* Task brief:
When you write the records again, keep every line exactly as it was.

(Stored entries)
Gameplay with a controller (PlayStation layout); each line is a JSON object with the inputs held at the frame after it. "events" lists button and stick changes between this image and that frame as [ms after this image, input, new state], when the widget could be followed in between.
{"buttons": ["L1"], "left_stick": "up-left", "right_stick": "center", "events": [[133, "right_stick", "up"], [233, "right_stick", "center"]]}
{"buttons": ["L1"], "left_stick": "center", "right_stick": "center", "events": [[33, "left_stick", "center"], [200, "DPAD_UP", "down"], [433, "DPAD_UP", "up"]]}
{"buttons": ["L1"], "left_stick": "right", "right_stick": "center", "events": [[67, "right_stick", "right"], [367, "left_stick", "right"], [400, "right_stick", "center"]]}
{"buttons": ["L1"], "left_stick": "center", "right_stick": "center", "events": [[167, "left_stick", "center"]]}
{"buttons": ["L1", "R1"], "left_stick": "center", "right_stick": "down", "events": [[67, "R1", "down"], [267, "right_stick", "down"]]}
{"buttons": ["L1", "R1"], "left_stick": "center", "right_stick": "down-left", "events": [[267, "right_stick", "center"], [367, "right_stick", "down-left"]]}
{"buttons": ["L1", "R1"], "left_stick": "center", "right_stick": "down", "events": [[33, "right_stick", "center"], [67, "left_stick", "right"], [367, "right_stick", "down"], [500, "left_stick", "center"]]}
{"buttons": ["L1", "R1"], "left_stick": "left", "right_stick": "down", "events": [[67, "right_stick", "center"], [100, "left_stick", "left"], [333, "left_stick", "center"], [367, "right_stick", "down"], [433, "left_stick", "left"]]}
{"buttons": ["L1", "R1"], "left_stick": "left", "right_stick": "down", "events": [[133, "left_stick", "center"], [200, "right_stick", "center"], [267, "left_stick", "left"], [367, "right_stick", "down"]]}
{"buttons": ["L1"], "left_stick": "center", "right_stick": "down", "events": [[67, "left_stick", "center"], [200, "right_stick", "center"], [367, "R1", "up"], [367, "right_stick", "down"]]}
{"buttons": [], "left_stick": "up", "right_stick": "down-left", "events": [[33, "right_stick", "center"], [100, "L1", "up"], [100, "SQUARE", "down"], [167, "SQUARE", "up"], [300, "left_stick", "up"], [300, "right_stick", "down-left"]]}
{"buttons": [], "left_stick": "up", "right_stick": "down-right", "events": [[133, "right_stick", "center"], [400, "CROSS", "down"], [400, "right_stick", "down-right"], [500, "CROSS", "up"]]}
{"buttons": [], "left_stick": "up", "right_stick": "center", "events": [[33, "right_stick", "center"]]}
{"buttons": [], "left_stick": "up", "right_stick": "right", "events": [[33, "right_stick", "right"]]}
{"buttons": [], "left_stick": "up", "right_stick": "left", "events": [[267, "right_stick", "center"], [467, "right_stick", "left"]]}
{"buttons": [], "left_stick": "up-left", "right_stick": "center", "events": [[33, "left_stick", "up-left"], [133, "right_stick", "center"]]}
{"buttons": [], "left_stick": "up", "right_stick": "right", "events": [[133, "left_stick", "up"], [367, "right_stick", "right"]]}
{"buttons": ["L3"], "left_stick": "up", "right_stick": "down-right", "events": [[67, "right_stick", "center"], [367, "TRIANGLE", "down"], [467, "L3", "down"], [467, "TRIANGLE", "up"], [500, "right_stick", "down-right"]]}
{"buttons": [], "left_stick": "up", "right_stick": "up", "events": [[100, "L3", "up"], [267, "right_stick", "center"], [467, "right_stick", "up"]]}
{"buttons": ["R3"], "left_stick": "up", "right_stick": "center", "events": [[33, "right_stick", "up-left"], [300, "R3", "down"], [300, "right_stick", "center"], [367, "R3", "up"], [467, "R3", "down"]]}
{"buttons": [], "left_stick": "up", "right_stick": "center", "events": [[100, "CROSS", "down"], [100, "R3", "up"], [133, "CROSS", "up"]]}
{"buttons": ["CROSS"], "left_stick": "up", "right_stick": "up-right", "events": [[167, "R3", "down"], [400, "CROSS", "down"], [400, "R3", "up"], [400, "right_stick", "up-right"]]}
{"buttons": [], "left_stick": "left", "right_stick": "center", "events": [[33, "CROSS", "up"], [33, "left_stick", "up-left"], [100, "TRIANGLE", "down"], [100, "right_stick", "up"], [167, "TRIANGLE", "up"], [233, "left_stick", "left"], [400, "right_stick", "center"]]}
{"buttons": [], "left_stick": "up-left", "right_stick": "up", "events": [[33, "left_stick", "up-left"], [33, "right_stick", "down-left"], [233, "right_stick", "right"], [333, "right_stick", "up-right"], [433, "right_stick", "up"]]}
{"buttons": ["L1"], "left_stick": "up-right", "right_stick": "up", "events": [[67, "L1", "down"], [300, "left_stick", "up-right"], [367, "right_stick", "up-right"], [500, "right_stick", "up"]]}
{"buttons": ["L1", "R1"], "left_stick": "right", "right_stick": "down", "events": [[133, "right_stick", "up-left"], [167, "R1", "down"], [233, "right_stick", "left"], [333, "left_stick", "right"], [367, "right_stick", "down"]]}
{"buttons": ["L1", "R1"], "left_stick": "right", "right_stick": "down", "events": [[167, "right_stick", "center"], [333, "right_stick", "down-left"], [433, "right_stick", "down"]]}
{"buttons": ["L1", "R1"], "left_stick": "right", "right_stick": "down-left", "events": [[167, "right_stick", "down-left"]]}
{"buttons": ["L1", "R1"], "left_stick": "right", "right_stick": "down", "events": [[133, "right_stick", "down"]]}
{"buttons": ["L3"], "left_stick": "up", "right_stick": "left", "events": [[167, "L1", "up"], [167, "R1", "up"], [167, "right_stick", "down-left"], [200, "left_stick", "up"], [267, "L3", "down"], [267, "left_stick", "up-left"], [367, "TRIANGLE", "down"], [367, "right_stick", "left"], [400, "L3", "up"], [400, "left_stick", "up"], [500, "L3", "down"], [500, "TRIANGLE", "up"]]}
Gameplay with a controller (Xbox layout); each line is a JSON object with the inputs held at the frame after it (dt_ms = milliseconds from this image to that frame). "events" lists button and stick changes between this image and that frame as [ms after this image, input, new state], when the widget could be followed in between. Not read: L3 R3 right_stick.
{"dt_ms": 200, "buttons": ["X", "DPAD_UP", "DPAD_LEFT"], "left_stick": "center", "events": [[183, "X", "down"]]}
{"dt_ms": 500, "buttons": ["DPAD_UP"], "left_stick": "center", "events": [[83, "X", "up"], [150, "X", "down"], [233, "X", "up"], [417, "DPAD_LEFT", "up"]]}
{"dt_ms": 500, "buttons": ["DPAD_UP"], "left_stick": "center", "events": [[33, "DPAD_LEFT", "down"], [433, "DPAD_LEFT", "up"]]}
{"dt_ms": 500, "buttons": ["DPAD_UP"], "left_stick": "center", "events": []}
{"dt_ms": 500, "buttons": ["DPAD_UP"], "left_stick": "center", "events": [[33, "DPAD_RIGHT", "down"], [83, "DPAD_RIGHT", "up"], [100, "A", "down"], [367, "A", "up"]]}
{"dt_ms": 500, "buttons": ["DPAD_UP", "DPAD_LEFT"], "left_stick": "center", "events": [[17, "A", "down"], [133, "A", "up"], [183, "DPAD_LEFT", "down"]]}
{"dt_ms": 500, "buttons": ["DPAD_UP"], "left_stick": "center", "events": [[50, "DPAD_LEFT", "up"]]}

* Answer for this exercise:
Gameplay with a controller (PlayStation layout); each line is a JSON object with the inputs held at the frame after it. "events" lists button and stick changes between this image and that frame as [ms after this image, input, new state], when the widget could be followed in between.
{"buttons": ["L1"], "left_stick": "up-left", "right_stick": "center", "events": [[133, "right_stick", "up"], [233, "right_stick", "center"]]}
{"buttons": ["L1"], "left_stick": "center", "right_stick": "center", "events": [[33, "left_stick", "center"], [200, "DPAD_UP", "down"], [433, "DPAD_UP", "up"]]}
{"buttons": ["L1"], "left_stick": "right", "right_stick": "center", "events": [[67, "right_stick", "right"], [367, "left_stick", "right"], [400, "right_stick", "center"]]}
{"buttons": ["L1"], "left_stick": "center", "right_stick": "center", "events": [[167, "left_stick", "center"]]}
{"buttons": ["L1", "R1"], "left_stick": "center", "right_stick": "down", "events": [[67, "R1", "down"], [267, "right_stick", "down"]]}
{"buttons": ["L1", "R1"], "left_stick": "center", "right_stick": "down-left", "events": [[267, "right_stick", "center"], [367, "right_stick", "down-left"]]}
{"buttons": ["L1", "R1"], "left_stick": "center", "right_stick": "down", "events": [[33, "right_stick", "center"], [67, "left_stick", "right"], [367, "right_stick", "down"], [500, "left_stick", "center"]]}
{"buttons": ["L1", "R1"], "left_stick": "left", "right_stick": "down", "events": [[67, "right_stick", "center"], [100, "left_stick", "left"], [333, "left_stick", "center"], [367, "right_stick", "down"], [433, "left_stick", "left"]]}
{"buttons": ["L1", "R1"], "left_stick": "left", "right_stick": "down", "events": [[133, "left_stick", "center"], [200, "right_stick", "center"], [267, "left_stick", "left"], [367, "right_stick", "down"]]}
{"buttons": ["L1"], "left_stick": "center", "right_stick": "down", "events": [[67, "left_stick", "center"], [200, "right_stick", "center"], [367, "R1", "up"], [367, "right_stick", "down"]]}
{"buttons": [], "left_stick": "up", "right_stick": "down-left", "events": [[33, "right_stick", "center"], [100, "L1", "up"], [100, "SQUARE", "down"], [167, "SQUARE", "up"], [300, "left_stick", "up"], [300, "right_stick", "down-left"]]}
{"buttons": [], "left_stick": "up", "right_stick": "down-right", "events": [[133, "right_stick", "center"], [400, "CROSS", "down"], [400, "right_stick", "down-right"], [500, "CROSS", "up"]]}
{"buttons": [], "left_stick": "up", "right_stick": "center", "events": [[33, "right_stick", "center"]]}
{"buttons": [], "left_stick": "up", "right_stick": "right", "events": [[33, "right_stick", "right"]]}
{"buttons": [], "left_stick": "up", "right_stick": "left", "events": [[267, "right_stick", "center"], [467, "right_stick", "left"]]}
{"buttons": [], "left_stick": "up-left", "right_stick": "center", "events": [[33, "left_stick", "up-left"], [133, "right_stick", "center"]]}
{"buttons": [], "left_stick": "up", "right_stick": "right", "events": [[133, "left_stick", "up"], [367, "right_stick", "right"]]}
{"buttons": ["L3"], "left_stick": "up", "right_stick": "down-right", "events": [[67, "right_stick", "center"], [367, "TRIANGLE", "down"], [467, "L3", "down"], [467, "TRIANGLE", "up"], [500, "right_stick", "down-right"]]}
{"buttons": [], "left_stick": "up", "right_stick": "up", "events": [[100, "L3", "up"], [267, "right_stick", "center"], [467, "right_stick", "up"]]}
{"buttons": ["R3"], "left_stick": "up", "right_stick": "center", "events": [[33, "right_stick", "up-left"], [300, "R3", "down"], [300, "right_stick", "center"], [367, "R3", "up"], [467, "R3", "down"]]}
{"buttons": [], "left_stick": "up", "right_stick": "center", "events": [[100, "CROSS", "down"], [100, "R3", "up"], [133, "CROSS", "up"]]}
{"buttons": ["CROSS"], "left_stick": "up", "right_stick": "up-right", "events": [[167, "R3", "down"], [400, "CROSS", "down"], [400, "R3", "up"], [400, "right_stick", "up-right"]]}
{"buttons": [], "left_stick": "left", "right_stick": "center", "events": [[33, "CROSS", "up"], [33, "left_stick", "up-left"], [100, "TRIANGLE", "down"], [100, "right_stick", "up"], [167, "TRIANGLE", "up"], [233, "left_stick", "left"], [400, "right_stick", "center"]]}
{"buttons": [], "left_stick": "up-left", "right_stick": "up", "events": [[33, "left_stick", "up-left"], [33, "right_stick", "down-left"], [233, "right_stick", "right"], [333, "right_stick", "up-right"], [433, "right_stick", "up"]]}
{"buttons": ["L1"], "left_stick": "up-right", "right_stick": "up", "events": [[67, "L1", "down"], [300, "left_stick", "up-right"], [367, "right_stick", "up-right"], [500, "right_stick", "up"]]}
{"buttons": ["L1", "R1"], "left_stick": "right", "right_stick": "down", "events": [[133, "right_stick", "up-left"], [167, "R1", "down"], [233, "right_stick", "left"], [333, "left_stick", "right"], [367, "right_stick", "down"]]}
{"buttons": ["L1", "R1"], "left_stick": "right", "right_stick": "down", "events": [[167, "right_stick", "center"], [333, "right_stick", "down-left"], [433, "right_stick", "down"]]}
{"buttons": ["L1", "R1"], "left_stick": "right", "right_stick": "down-left", "events": [[167, "right_stick", "down-left"]]}
{"buttons": ["L1", "R1"], "left_stick": "right", "right_stick": "down", "events": [[133, "right_stick", "down"]]}
{"buttons": ["L3"], "left_stick": "up", "right_stick": "left", "events": [[167, "L1", "up"], [167, "R1", "up"], [167, "right_stick", "down-left"], [200, "left_stick", "up"], [267, "L3", "down"], [267, "left_stick", "up-left"], [367, "TRIANGLE", "down"], [367, "right_stick", "left"], [400, "L3", "up"], [400, "left_stick", "up"], [500, "L3", "down"], [500, "TRIANGLE", "up"]]}
Gameplay with a controller (Xbox layout); each line is a JSON object with the inputs held at the frame after it (dt_ms = milliseconds from this image to that frame). "events" lists button and stick changes between this image and that frame as [ms after this image, input, new state], when the widget could be followed in between. Not read: L3 R3 right_stick.
{"dt_ms": 200, "buttons": ["X", "DPAD_UP", "DPAD_LEFT"], "left_stick": "center", "events": [[183, "X", "down"]]}
{"dt_ms": 500, "buttons": ["DPAD_UP"], "left_stick": "center", "events": [[83, "X", "up"], [150, "X", "down"], [233, "X", "up"], [417, "DPAD_LEFT", "up"]]}
{"dt_ms": 500, "buttons": ["DPAD_UP"], "left_stick": "center", "events": [[33, "DPAD_LEFT", "down"], [433, "DPAD_LEFT", "up"]]}
{"dt_ms": 500, "buttons": ["DPAD_UP"], "left_stick": "center", "events": []}
{"dt_ms": 500, "buttons": ["DPAD_UP"], "left_stick": "center", "events": [[33, "DPAD_RIGHT", "down"], [83, "DPAD_RIGHT", "up"], [100, "A", "down"], [367, "A", "up"]]}
{"dt_ms": 500, "buttons": ["DPAD_UP", "DPAD_LEFT"], "left_stick": "center", "events": [[17, "A", "down"], [133, "A", "up"], [183, "DPAD_LEFT", "down"]]}
{"dt_ms": 500, "buttons": ["DPAD_UP"], "left_stick": "center", "events": [[50, "DPAD_LEFT", "up"]]}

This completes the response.